Using Reinforcement Learning Incorrectly

While reinforcement learning can seem incredibly powerful and almost magical when it works, it is not a solution for every problem.

You may want to avoid reinforcement learning if the problems you’re trying to solve lend themselves well to a linear relationship, you have a large amount of historical data to use for training a machine learning model, or you cannot accurately simulate the solution space or grade progress towards a full solution.

Reinforcement learning is one of many tools in a data scientist or AI engineer’s toolkit and that tool is very good at one thing: finding organic solutions to problems through structured experimentation without historical data.
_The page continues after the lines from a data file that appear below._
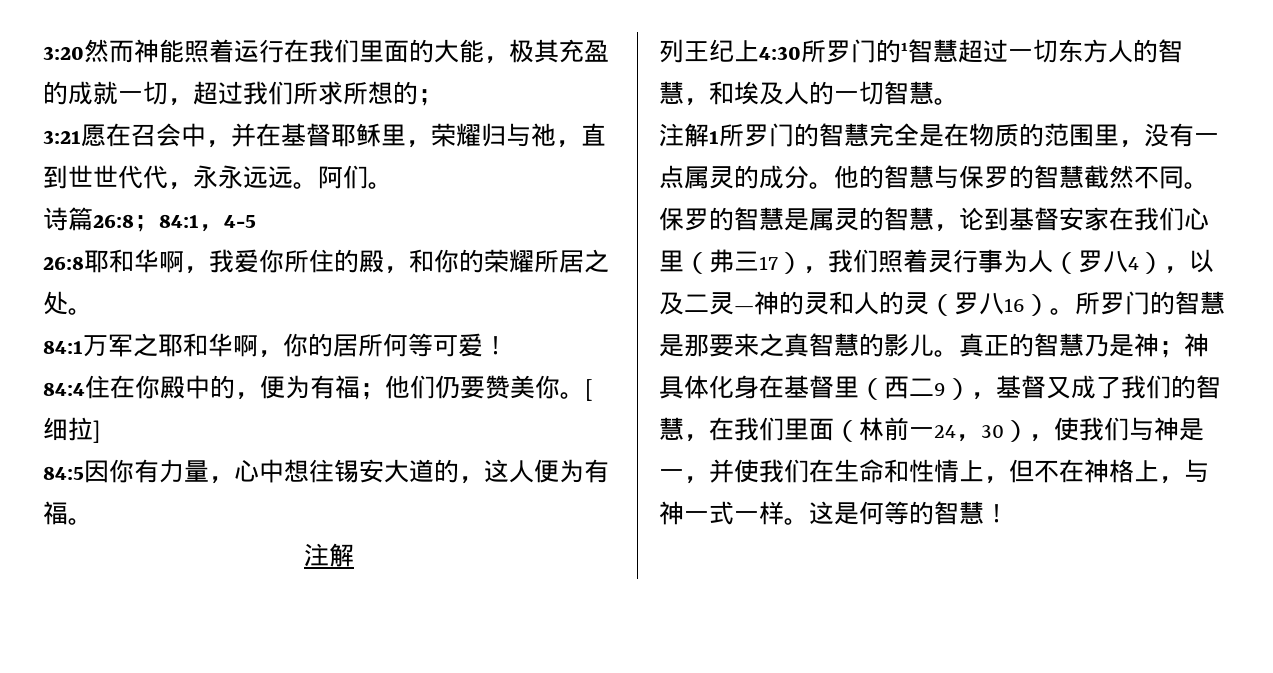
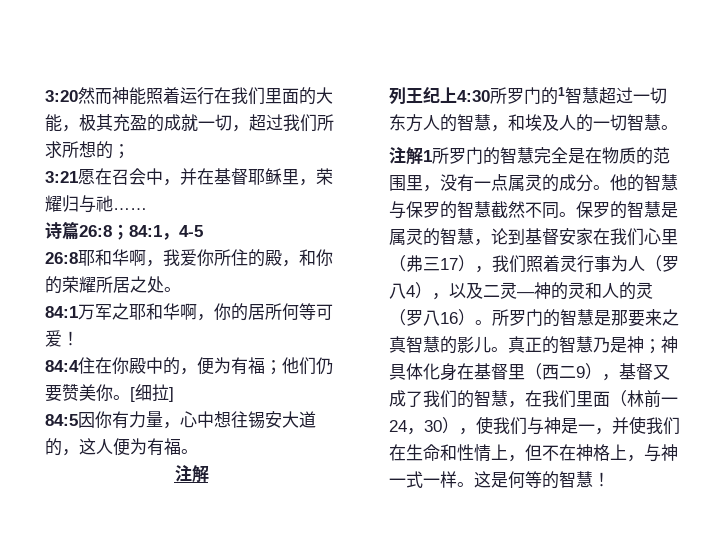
[556,123,606,148] [43,165,393,190] ，直到世世代代，永永远远。阿们。 -> [113,208,147,210] ……

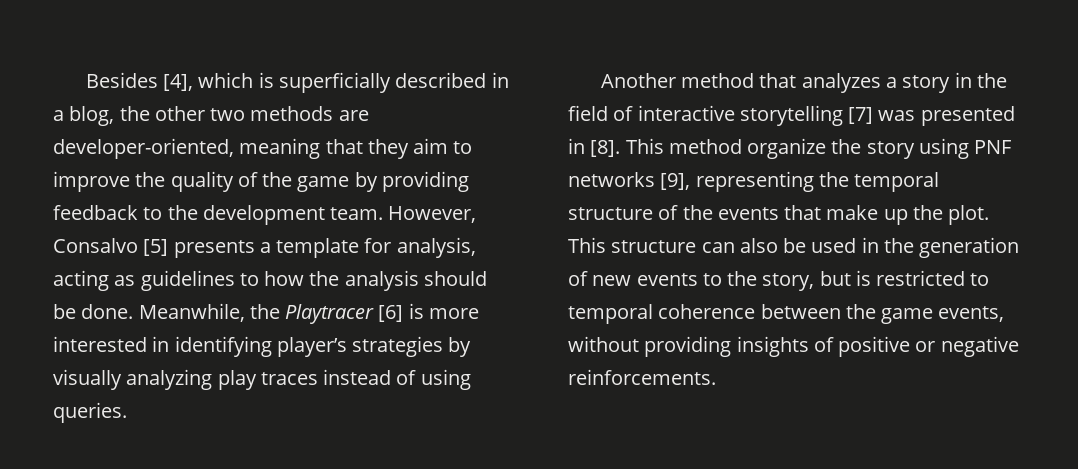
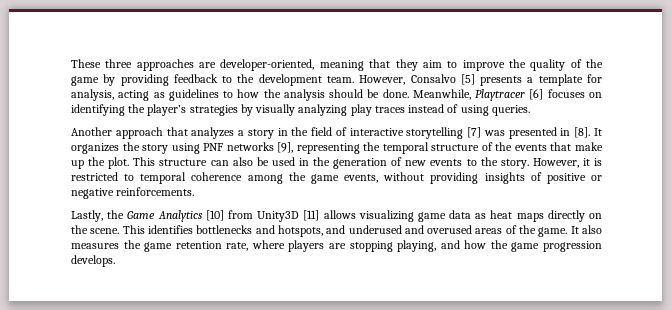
[85,72,509,93] [53,106,334,126] Besides [4], which is superficially described in a blog, the other two methods -> [71,59,194,71] These three approaches
[249,304,280,319] the -> (471, 94) none
[408,303,479,319] [53,336,272,357] is more interested in identifying -> [547,89,602,98] [71,104,146,116] focuses on identifying the
[681,73,755,88] method -> [115,127,163,139] approach
[625,138,827,159] This method organize -> [593,128,602,136] [71,143,119,154] It organizes
[762,271,851,291] story, but -> [500,158,590,169] story. However, it
[760,304,841,319] between -> [247,174,283,184] among
(716, 377) none -> [71,210,602,222] [71,225,602,237] [71,240,602,252] [71,255,115,267] // Lastly, the Game Analytics [10] from Unity3D [11] allows visualizing game data as heat maps directly on the scene. This identifies bottlenecks and hotspots, and underused and overused areas of the game. It also measures the game retention rate, where players are stopping playing, and how the game progression develops.

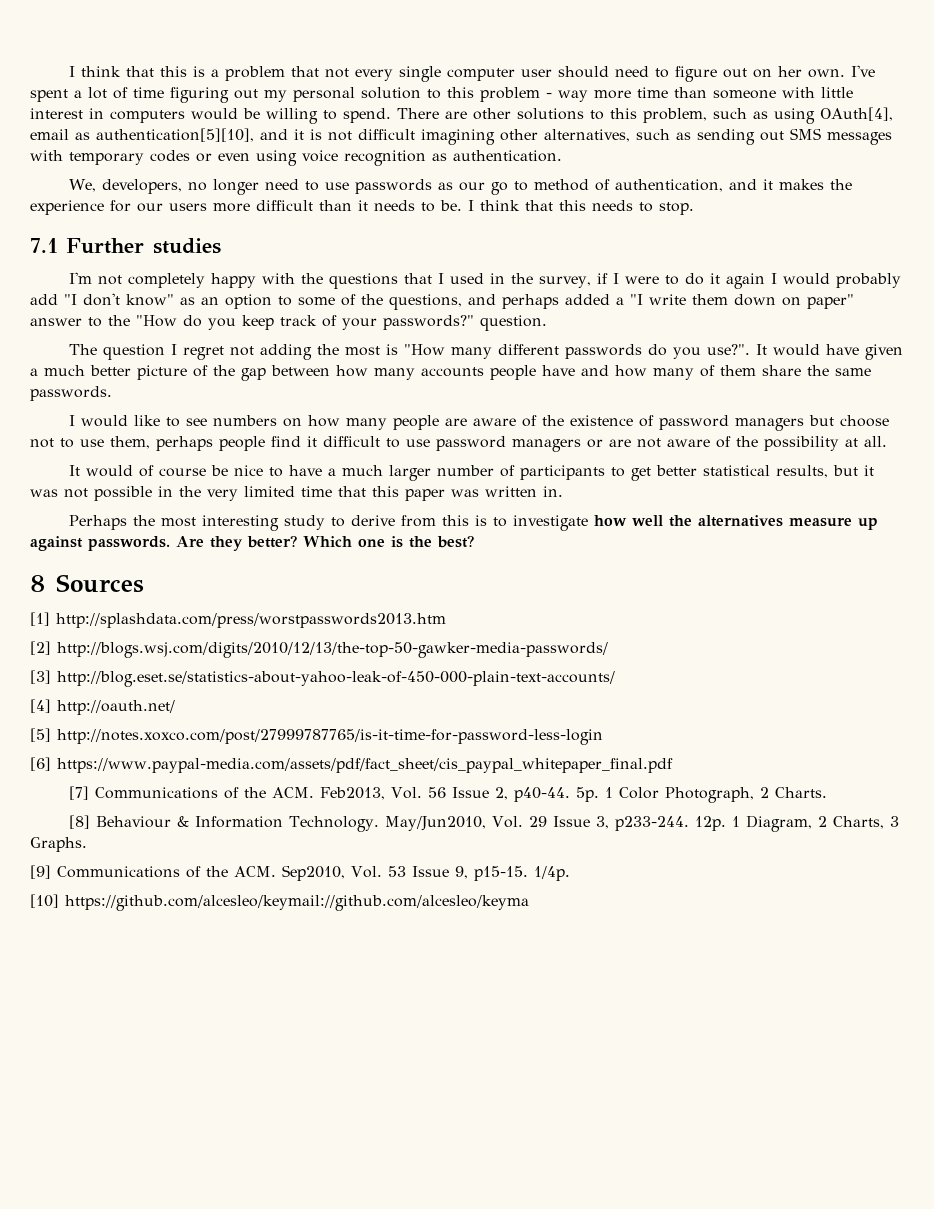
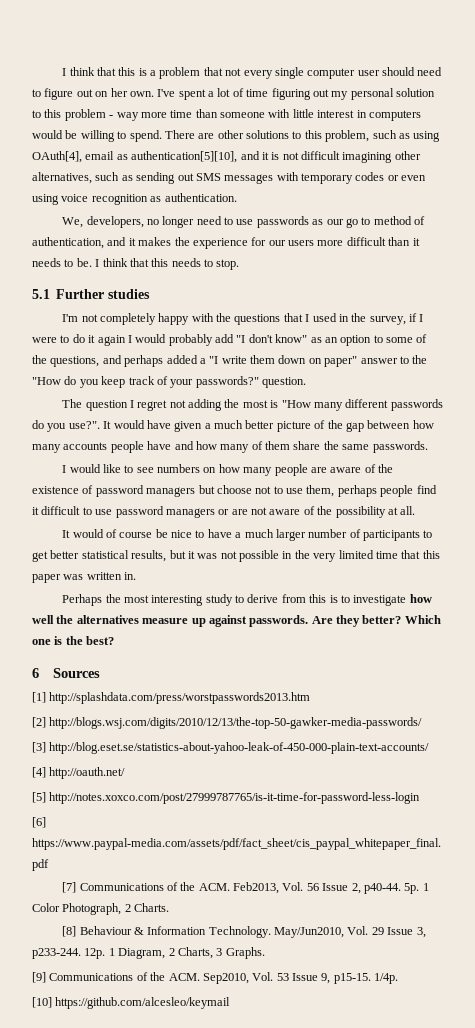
[30,238,58,253] 7.1 -> [32,289,50,299] 5.1
[30,575,45,592] 8 -> [32,668,39,678] 6
[65,895,529,911] https://github.com/alcesleo/keymail://github.com/alcesleo/keyma -> [55,997,231,1009] https://github.com/alcesleo/keymail

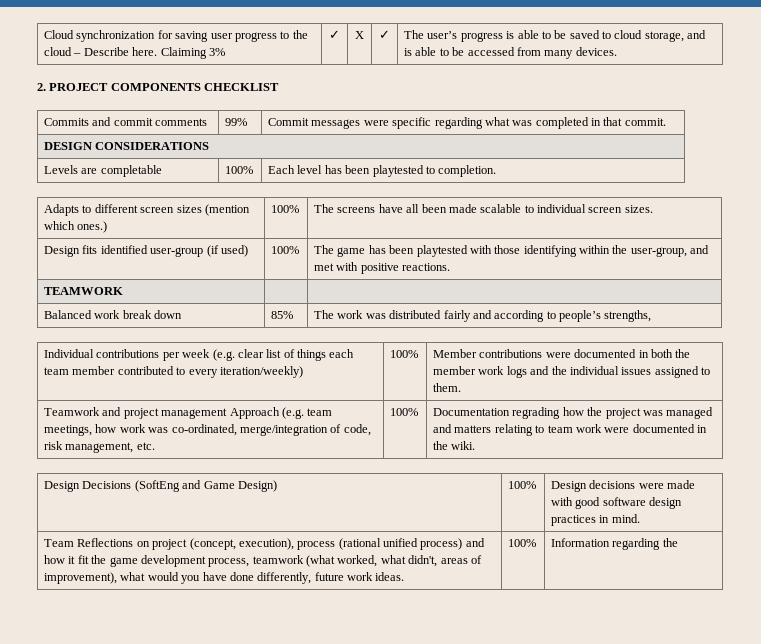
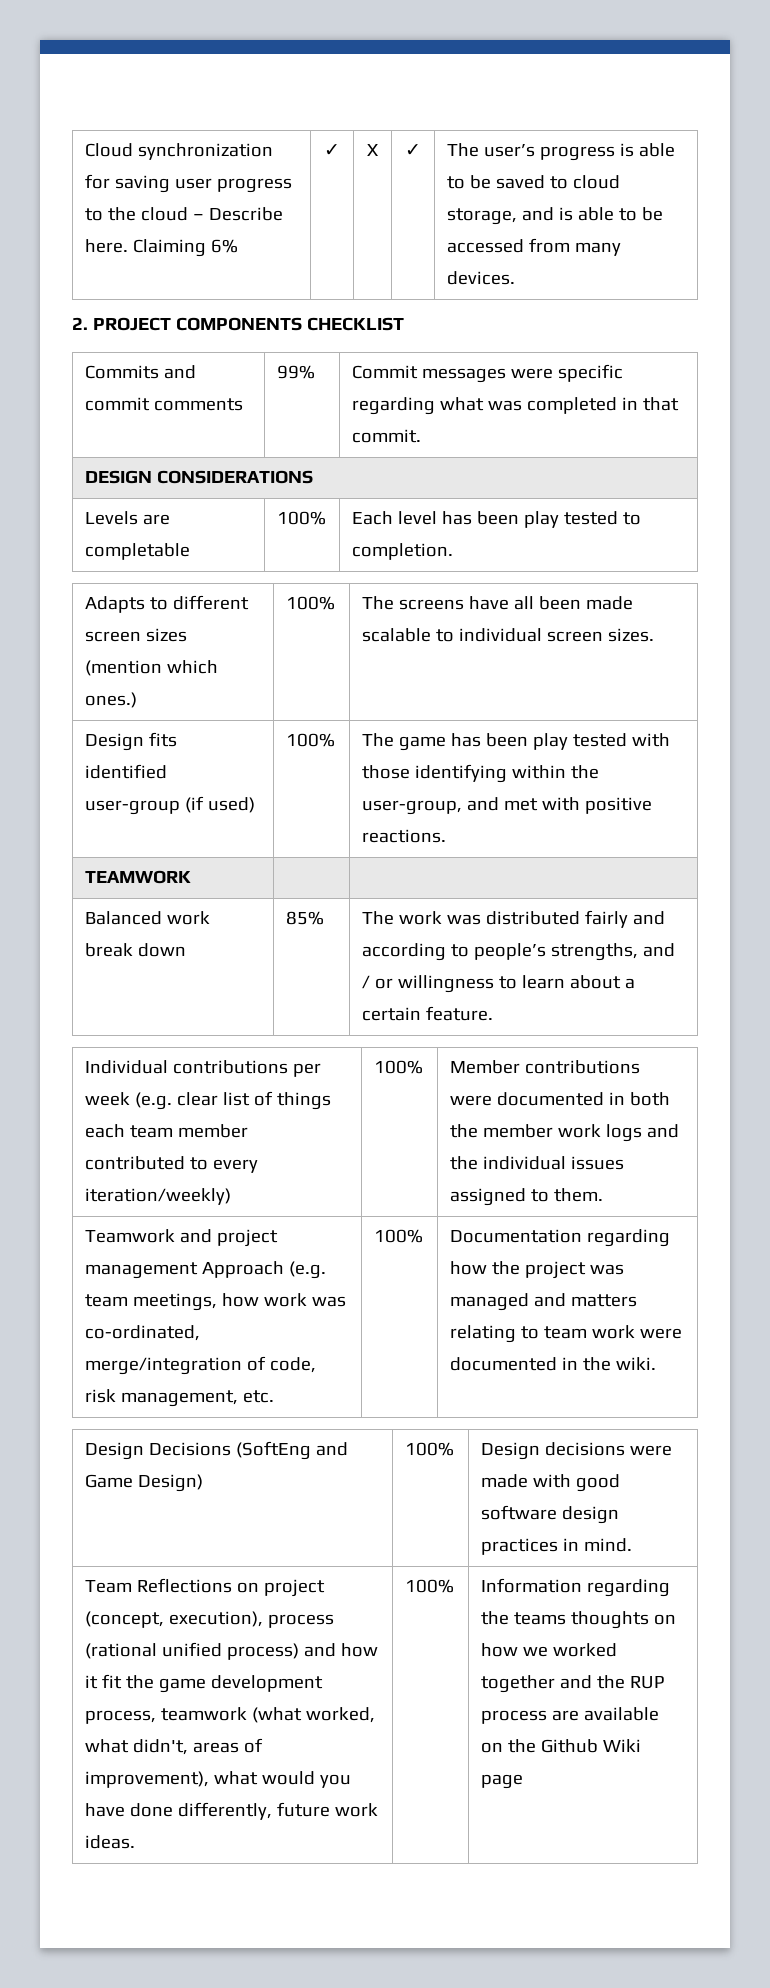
[208,48,225,56] 3% -> [210,239,238,253] 6%
[372,165,424,177] playtested -> [523,511,618,528] play tested
[416,245,468,257] playtested -> [532,733,627,750] play tested
(652, 316) none -> [642,943,675,957] [361,975,635,993] [361,1006,493,1021] and / or willingness to learn about a certain feature.
[512,407,561,419] regrading -> [586,1229,670,1247] regarding
(678, 542) none -> [513,1611,676,1629] [480,1643,617,1657] [480,1675,665,1693] [480,1707,659,1724] [480,1739,641,1753] [480,1774,523,1789] teams thoughts on how we worked together and the RUP process are available on the Github Wiki page

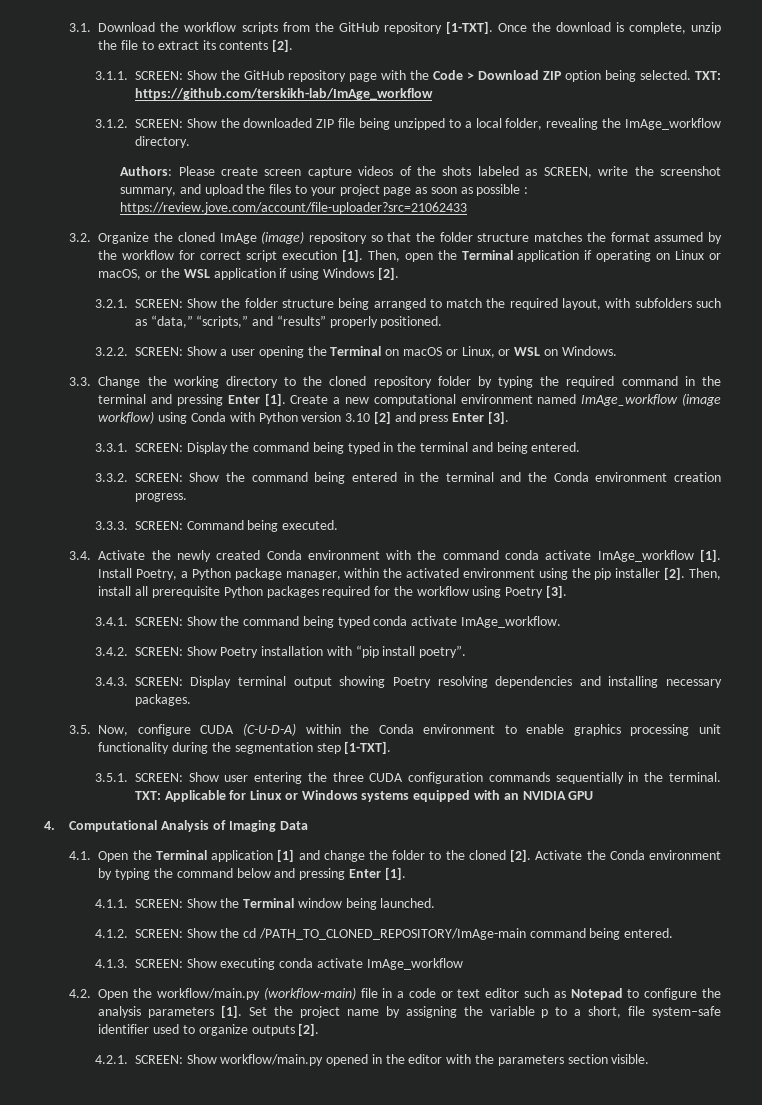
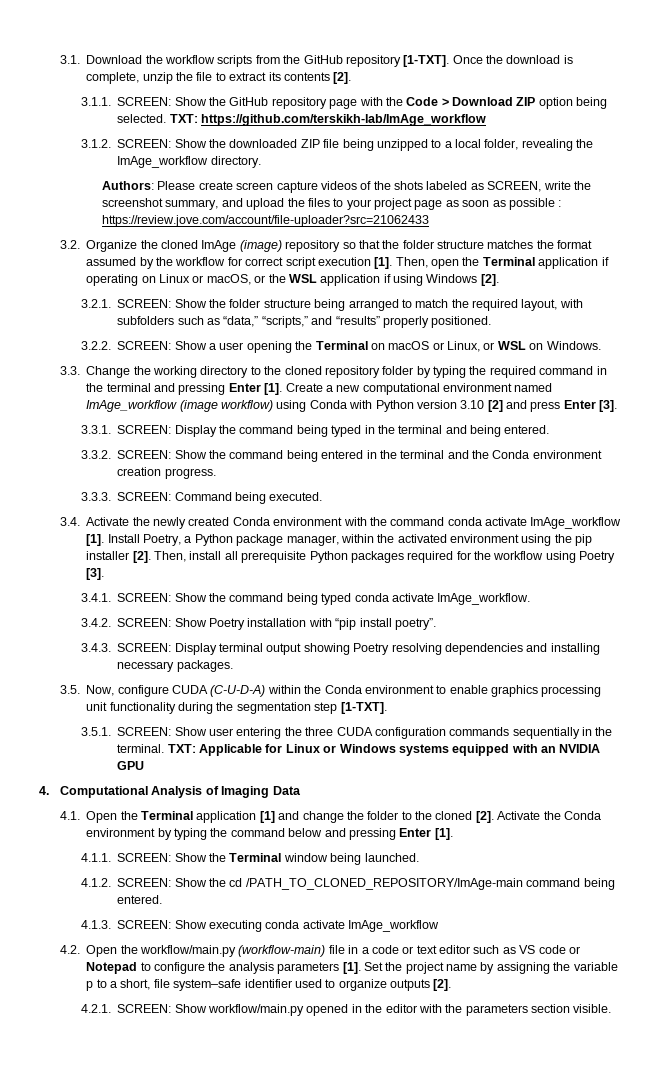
(566, 994) none -> [519,945,580,954] VS code or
That being said, when reinforcement learning works, it can surprise and delight users and even yield new discoveries through emergent strategies trained agents discover and employ to solve their problems.

Conclusion

In summary, if you want an AI agent that intelligently learns its environment, can discover optimal strategies, and even has the potential to surprise you with its innovations, reinforcement learning is something you should investigate.

While there are many different algorithms for reinforcement learning, all work by exploring the problem space, experimenting, generating a numerical score for various attempts, and then evolving towards things that performed well.

Some algorithms may have tendencies to converge more quickly on your solution while others may be easier to explain to others, but even more important than the specific type of reinforcement learning you choose is the scoring algorithm you employ.

My recommendation is that you pick a small starter project to get used to the ins and outs of reinforcement learning and how it works for a small problem. This should give you adequate experience to understand the obstacles you’ll face as you scale up to more challenging and complex environments.

If you’d like to learn more about reinforcement learning or play with a number of samples in controlled environments, I highly recommend you look at the documentation for OpenAI’s Gym library and particularly the basic usage page. OpenAI’s Gym provides a standardized environment for performing reinforcement learning on classic Atari games and a few other platforms and should be an educational resource. If you’d like a more detailed example, check out this tutorial on Paperspace’s blog.

Regardless of what path you take, I hope reinforcement learning can pleasantly surprise you and show you how AI can be much more than machine learning and how reinforcement learning can help you and your team discover surprising new strategies and approaches to the problems you’re facing.